Piwek L, Ellis DA, Andrews S, Joinson A (2016)The Rise of Consumer Health Wearables: Promises and Barriers.” PLoS Med 13: e1001953 doi. Available at: 10.1371/journal.pmed.1001953

Kate Crawford, When Fitbit is the Expert Witness, ATLANTIC (Nov. 19, 2014), Available at: http://theatln.tc/22fb92A.

Id.

Consider this hypothetical: a Plaintiff has been involved in a car accident and is claiming that he is no longer capable of performing the physical activities he once did. Does the Plaintiff have a Fitbit account or similar application? Does the Fitbit or similar device show any change in activity levels before and after the accident? The absence of such changes could significantly undermine the credibility of the Plaintiff’s claim.

But how do you get this information? Ask for it in written discovery requests and inquire about it at the deposition. Anticipate objections and be prepared to explain the relevance of the information contained within any “wearable technology devices” utilized by the Plaintiff.

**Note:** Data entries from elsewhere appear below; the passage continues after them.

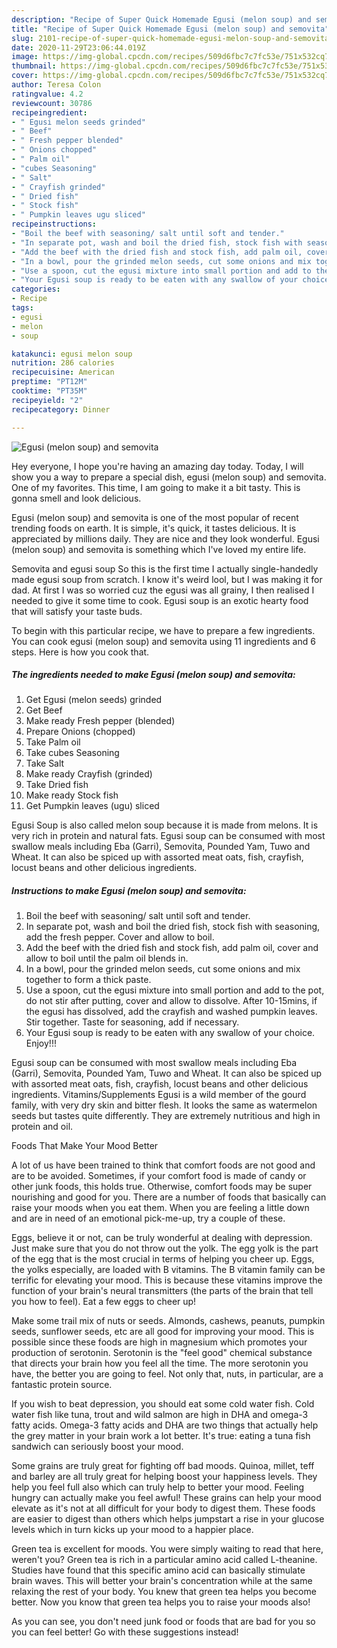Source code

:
 ```yaml
---
description: "Recipe of Super Quick Homemade Egusi (melon soup) and semovita"
title: "Recipe of Super Quick Homemade Egusi (melon soup) and semovita"
slug: 2101-recipe-of-super-quick-homemade-egusi-melon-soup-and-semovita
date: 2020-11-29T23:06:44.019Z
image: https://img-global.cpcdn.com/recipes/509d6fbc7c7fc53e/751x532cq70/egusi-melon-soup-and-semovita-recipe-main-photo.jpg
thumbnail: https://img-global.cpcdn.com/recipes/509d6fbc7c7fc53e/751x532cq70/egusi-melon-soup-and-semovita-recipe-main-photo.jpg
cover: https://img-global.cpcdn.com/recipes/509d6fbc7c7fc53e/751x532cq70/egusi-melon-soup-and-semovita-recipe-main-photo.jpg
author: Teresa Colon
ratingvalue: 4.2
reviewcount: 30786
recipeingredient:
- " Egusi melon seeds grinded"
- " Beef"
- " Fresh pepper blended"
- " Onions chopped"
- " Palm oil"
- "cubes Seasoning"
- " Salt"
- " Crayfish grinded"
- " Dried fish"
- " Stock fish"
- " Pumpkin leaves ugu sliced"
recipeinstructions:
- "Boil the beef with seasoning/ salt until soft and tender."
- "In separate pot, wash and boil the dried fish, stock fish with seasoning, add the fresh pepper. Cover and allow to boil."
- "Add the beef with the dried fish and stock fish, add palm oil, cover and allow to boil until the palm oil blends in."
- "In a bowl, pour the grinded melon seeds, cut some onions and mix together to form a thick paste."
- "Use a spoon, cut the egusi mixture into small portion and add to the pot, do not stir after putting, cover and allow to dissolve. After 10-15mins, if the egusi has dissolved, add the crayfish and washed pumpkin leaves. Stir together. Taste for seasoning, add if necessary."
- "Your Egusi soup is ready to be eaten with any swallow of your choice. Enjoy!!!"
categories:
- Recipe
tags:
- egusi
- melon
- soup

katakunci: egusi melon soup 
nutrition: 286 calories
recipecuisine: American
preptime: "PT12M"
cooktime: "PT35M"
recipeyield: "2"
recipecategory: Dinner

---
```



![Egusi (melon soup) and semovita](https://img-global.cpcdn.com/recipes/509d6fbc7c7fc53e/751x532cq70/egusi-melon-soup-and-semovita-recipe-main-photo.jpg)

Hey everyone, I hope you're having an amazing day today. Today, I will show you a way to prepare a special dish, egusi (melon soup) and semovita. One of my favorites. This time, I am going to make it a bit tasty. This is gonna smell and look delicious.

Egusi (melon soup) and semovita is one of the most popular of recent trending foods on earth. It is simple, it's quick, it tastes delicious. It is appreciated by millions daily. They are nice and they look wonderful. Egusi (melon soup) and semovita is something which I've loved my entire life.

Semovita and egusi soup So this is the first time I actually single-handedly made egusi soup from scratch. I know it&#39;s weird lool, but I was making it for dad. At first I was so worried cuz the egusi was all grainy, I then realised I needed to give it some time to cook. Egusi soup is an exotic hearty food that will satisfy your taste buds.


To begin with this particular recipe, we have to prepare a few ingredients. You can cook egusi (melon soup) and semovita using 11 ingredients and 6 steps. Here is how you cook that.

<!--inarticleads1-->

##### The ingredients needed to make Egusi (melon soup) and semovita:

1. Get  Egusi (melon seeds) grinded
1. Get  Beef
1. Make ready  Fresh pepper (blended)
1. Prepare  Onions (chopped)
1. Take  Palm oil
1. Take cubes Seasoning
1. Take  Salt
1. Make ready  Crayfish (grinded)
1. Take  Dried fish
1. Make ready  Stock fish
1. Get  Pumpkin leaves (ugu) sliced


Egusi Soup is also called melon soup because it is made from melons. It is very rich in protein and natural fats. Egusi soup can be consumed with most swallow meals including Eba (Garri), Semovita, Pounded Yam, Tuwo and Wheat. It can also be spiced up with assorted meat oats, fish, crayfish, locust beans and other delicious ingredients. 

<!--inarticleads2-->

##### Instructions to make Egusi (melon soup) and semovita:

1. Boil the beef with seasoning/ salt until soft and tender.
1. In separate pot, wash and boil the dried fish, stock fish with seasoning, add the fresh pepper. Cover and allow to boil.
1. Add the beef with the dried fish and stock fish, add palm oil, cover and allow to boil until the palm oil blends in.
1. In a bowl, pour the grinded melon seeds, cut some onions and mix together to form a thick paste.
1. Use a spoon, cut the egusi mixture into small portion and add to the pot, do not stir after putting, cover and allow to dissolve. After 10-15mins, if the egusi has dissolved, add the crayfish and washed pumpkin leaves. Stir together. Taste for seasoning, add if necessary.
1. Your Egusi soup is ready to be eaten with any swallow of your choice. Enjoy!!!


Egusi soup can be consumed with most swallow meals including Eba (Garri), Semovita, Pounded Yam, Tuwo and Wheat. It can also be spiced up with assorted meat oats, fish, crayfish, locust beans and other delicious ingredients. Vitamins/Supplements Egusi is a wild member of the gourd family, with very dry skin and bitter flesh. It looks the same as watermelon seeds but tastes quite differently. They are extremely nutritious and high in protein and oil. 

Foods That Make Your Mood Better


A lot of us have been trained to think that comfort foods are not good and are to be avoided. Sometimes, if your comfort food is made of candy or other junk foods, this holds true. Otherwise, comfort foods may be super nourishing and good for you. There are a number of foods that basically can raise your moods when you eat them. When you are feeling a little down and are in need of an emotional pick-me-up, try a couple of these.

Eggs, believe it or not, can be truly wonderful at dealing with depression. Just make sure that you do not throw out the yolk. The egg yolk is the part of the egg that is the most crucial in terms of helping you cheer up. Eggs, the yolks especially, are loaded with B vitamins. The B vitamin family can be terrific for elevating your mood. This is because these vitamins improve the function of your brain's neural transmitters (the parts of the brain that tell you how to feel). Eat a few eggs to cheer up!

Make some trail mix of nuts or seeds. Almonds, cashews, peanuts, pumpkin seeds, sunflower seeds, etc are all good for improving your mood. This is possible since these foods are high in magnesium which promotes your production of serotonin. Serotonin is the "feel good" chemical substance that directs your brain how you feel all the time. The more serotonin you have, the better you are going to feel. Not only that, nuts, in particular, are a fantastic protein source.

If you wish to beat depression, you should eat some cold water fish. Cold water fish like tuna, trout and wild salmon are high in DHA and omega-3 fatty acids. Omega-3 fatty acids and DHA are two things that actually help the grey matter in your brain work a lot better. It's true: eating a tuna fish sandwich can seriously boost your mood. 

Some grains are truly great for fighting off bad moods. Quinoa, millet, teff and barley are all truly great for helping boost your happiness levels. They help you feel full also which can truly help to better your mood. Feeling hungry can actually make you feel awful! These grains can help your mood elevate as it's not at all difficult for your body to digest them. These foods are easier to digest than others which helps jumpstart a rise in your glucose levels which in turn kicks up your mood to a happier place.

Green tea is excellent for moods. You were simply waiting to read that here, weren't you? Green tea is rich in a particular amino acid called L-theanine. Studies have found that this specific amino acid can basically stimulate brain waves. This will better your brain's concentration while at the same relaxing the rest of your body. You knew that green tea helps you become better. Now you know that green tea helps you to raise your moods also!

As you can see, you don't need junk food or foods that are bad for you so you can feel better! Go  with  these suggestions  instead!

Can discovery of this information be curtailed by Health Insurance Portability and Accountability Act (HIPPA) concerns? HIPPA is only applicable to covered entities and their business associates. Wearable technology device, such as the ones described above, could be considered “covered entities” cited in the statute. Additionally, since these devices must be registered with the entity before the data can be collected and analyzed for medical purposes, wearable technology devices can be considered “business associates” of medical entities covered by HIPPA. However, the information generated through fitness trackers, smartphones, and mobile applications is generally not covered by HIPAA regulations. Thus, generally, the Defendant should subpoena the records with the pertinent data from the wearable technology company of the device.

However, there are a few steps that need to be taken before the data obtained from wearable technology can be used at trial. In order to be admitted at trial as evidence, such data must be authenticated. Since wearable technology devices are connected to servers they can easily be manipulated, and thus savvy Plaintiffs may argue the information is unreliable and inadmissible.

Courts have uniformly held that existing rules of evidence are “generally ‘adequate to the task'” of authenticating electronic information and have declined to create new and special rules. In other words, existing Rule 901 of the Texas Rules of Evidence governs the authentication of information obtained from wearable technology. To meet the requirements under this Rule, the Defendant should have a third party service or expert collect and analyze the data in order to present evidence sufficient to support a finding that the evidence is what the Defendant claims it to be in compliance with the Texas Rule of Evidence Rule 901(a). Consult with a data retrieval specialist for more information about the processes available for retrieving such information along with the metadata to ensure accurate and untampered with results.

In conclusion, wearable technology devices are increasingly present in today’s society. Using this technology to rebut a Plaintiff’s damage claims is an innovative technique of which defense attorneys must be aware and prepared both to collect and to utilize this potentially invaluable information.


See The HIPAA Privacy Rule, 45 C.F.R. Sect. 160.102

Tienda v. State, 358 S.W.3d 633, 638-39 (Tex. Crim. App. 2012).